What you need to do >>
Only the last stretch of the records is wanted: restate word for word the line with "Praha-východ: 6243 -> 7675" and every line after it.
(The data begins)
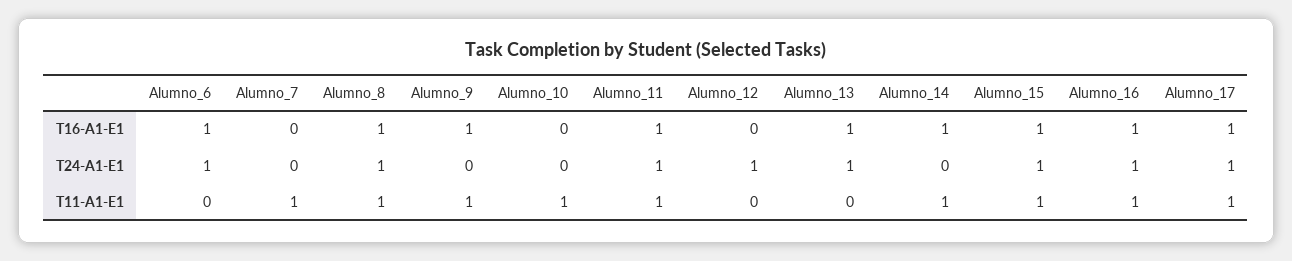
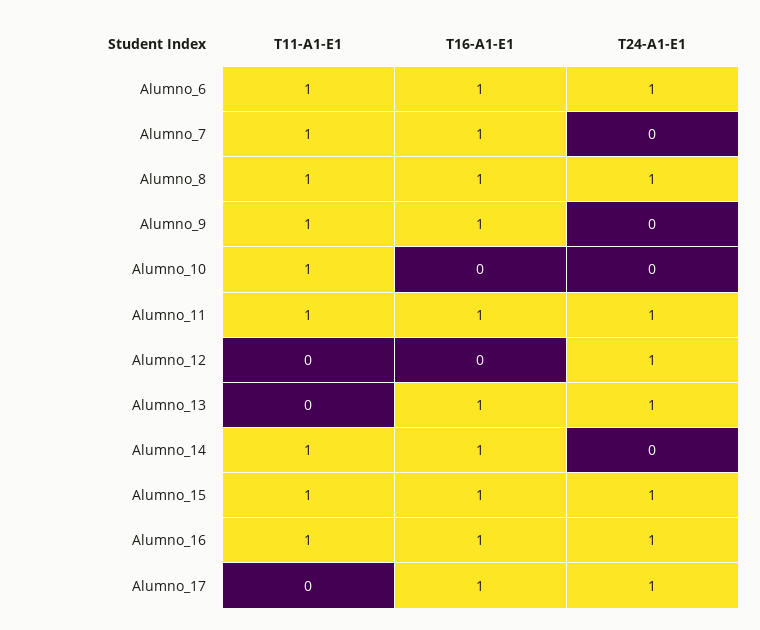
Alumno_7, T16-A1-E1: 0 -> 1
Alumno_6, T11-A1-E1: 0 -> 1
Alumno_17, T11-A1-E1: 1 -> 0

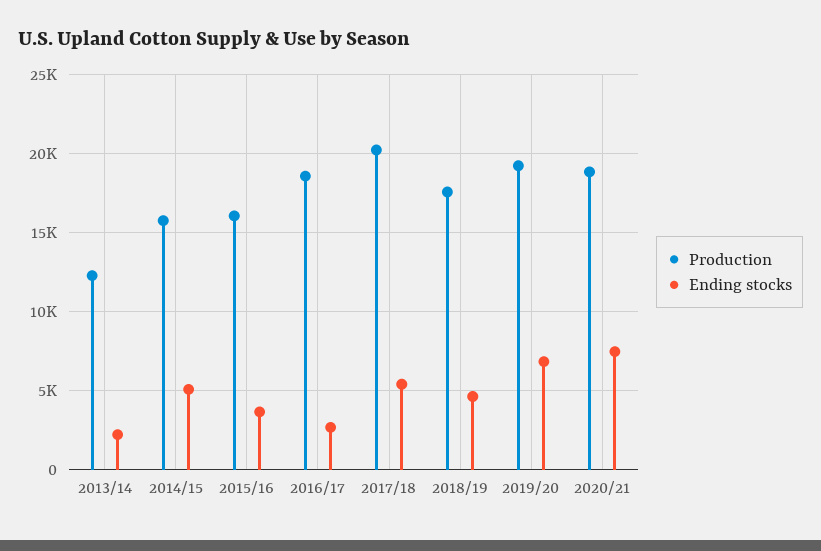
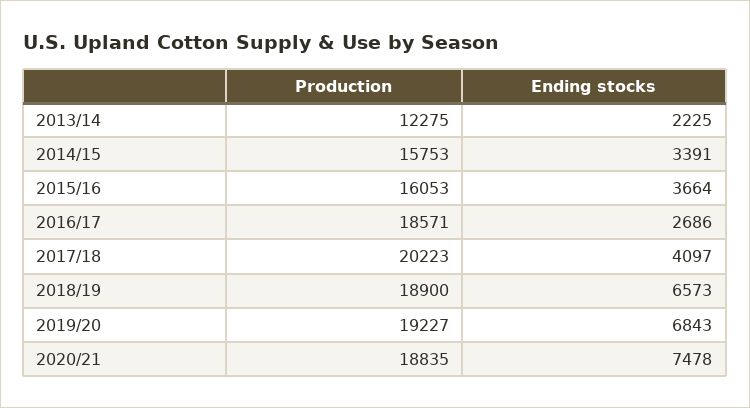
Ending stocks, 2014/15: 5000 -> 3391
Ending stocks, 2017/18: 5500 -> 4097
Production, 2018/19: 17500 -> 18900
Ending stocks, 2018/19: 4500 -> 6573

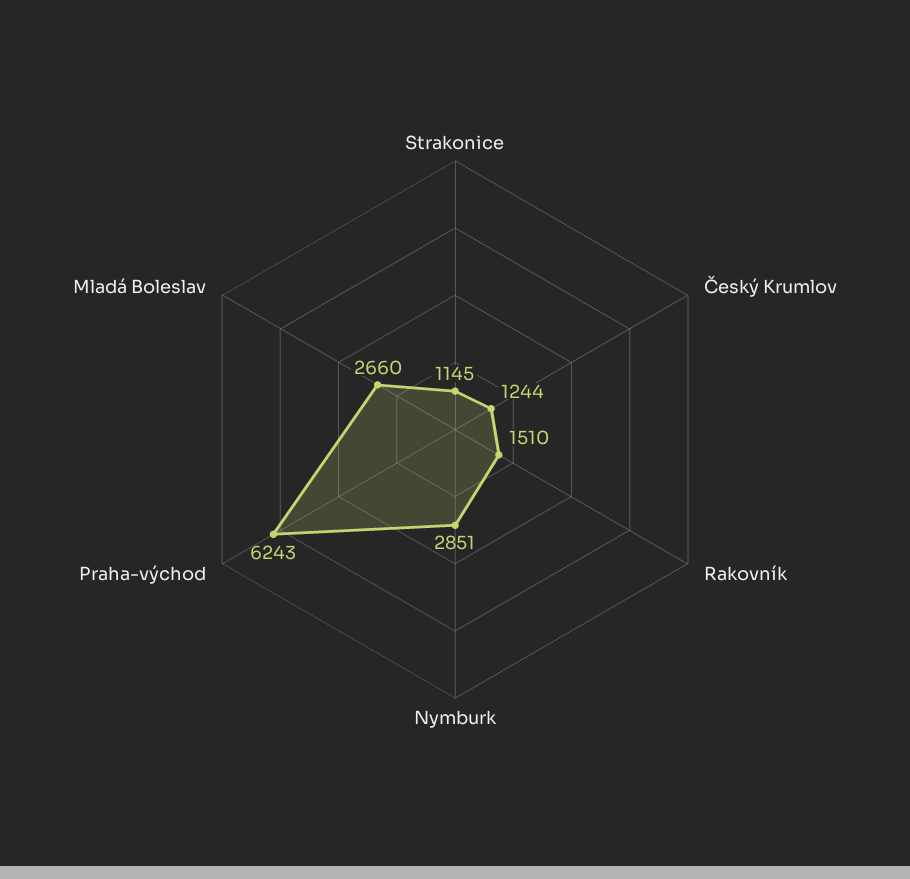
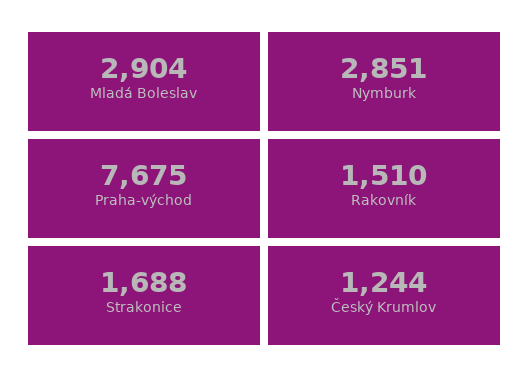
Strakonice: 1145 -> 1688
Praha-východ: 6243 -> 7675
Mladá Boleslav: 2660 -> 2904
(The data ends)
Output for this exercise >>
Praha-východ: 6243 -> 7675
Mladá Boleslav: 2660 -> 2904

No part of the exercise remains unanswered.